Exercise text.
....................

Left groups including Jewish Voice for Labour backing mass declaration of support for the party NEC on anti-semitism

A SENIOR backbench MP has called for activists to take part in a Twitterstorm tomorrow evening backing Labour’s anti-semitism code.

The campaign supports Labour’s national executive committee (NEC’s) adoption of the International Holocaust Remembrance Alliance (IHRA) definition, but with guidance to accompany the IHRA’s examples of anti-semitism, which Labour says is intended to prevent political criticism of Israel being conflated with anti-Jewish prejudice.

The Twitterstorm – backed by groups including Jewish Voice for Labour and the Jewish Socialist Group – calls on supporters of the NEC position to support the #backthecode campaign on Twitter and Facebook from 7pm tomorrow.

Derby North MP Chris Williamson told the Star that those calling for Labour to adopt the IHRA definition plus examples that could hamper criticism of the Israeli government’s policies, had done so out of “political expediency” and warned that it would “not help to quell the storm of attacks.

“I think it is a naive ambition — in my opinion, it will then be used to mount further attacks against Jeremy [Corbyn] and people who have spoken up in support of the Palestinian people and that’s a real worry.”

He warned that a wholesale adoption of the IHRA’s examples risked stifling debate and could lead to a form of “McCarthyism” gripping the Labour Party.

Kenneth Stern, who originally drafted the IHRA definition, gave evidence to the US Congress last year saying it had been used in exactly that way.

“An ‘Israel apartheid week’ was cancelled as violating the definition. A Holocaust survivor was required to change the title of a campus talk, and the university [Manchester] mandated it be recorded after an Israeli diplomat complained that the title violated the definition,” Mr Stern warned US lawmakers.

....................

Data shown.
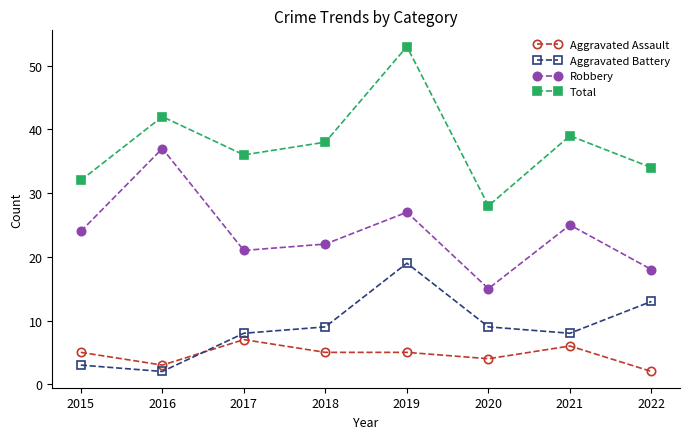

List the series in order of their peak value, lowest first.

Aggravated Assault, Aggravated Battery, Robbery, Total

....................

Continue the article on Labour's anti-semitism code, placed above the data, starting right after its final sentence.

Mr Williamson said he wanted to see Labour “make an unambiguous statement of our opposition to anti-semitism, which is clearly important given some of the accusations which have been flying around, notwithstanding Labour’s very proud record of standing against all forms of racism.”

But he said it was also crucial to “make sure that it doesn’t preclude or make more difficult the ability to criticise Netanyahu’s apartheid regime.”

“It is pretty obvious to me that, in my opinion, adopting the IHRA examples in their entirety would be a retrograde step,” Mr Williamson said.

“Nothing will placate the people who are launching these attacks, nothing.”

The MP for Derby North said: “I want to stand up for the Palestinian people, I want to stand in solidarity with the hundreds of thousands — if not millions — of Israelis who actually share that view.

“When these people claim that the Board of Deputies for example, or the so-called Jewish Leadership Council, which is self-appointed, are speaking for the entire of the Jewish community, that’s completely wrong.

“A lot of people in the Jewish community are sick to the back teeth of this and really feel their voices are not being heard sufficiently.”

Mr Williamson added: “I’ve stood shoulder to shoulder with anti-racist campaigners. We were literally fighting [racists] on the street in the 1970s and it is repugnant, it’s incredibly offensive to find yourself being accused of this sort of bigotry.

“There’s not a bigoted bone in my bloody body!”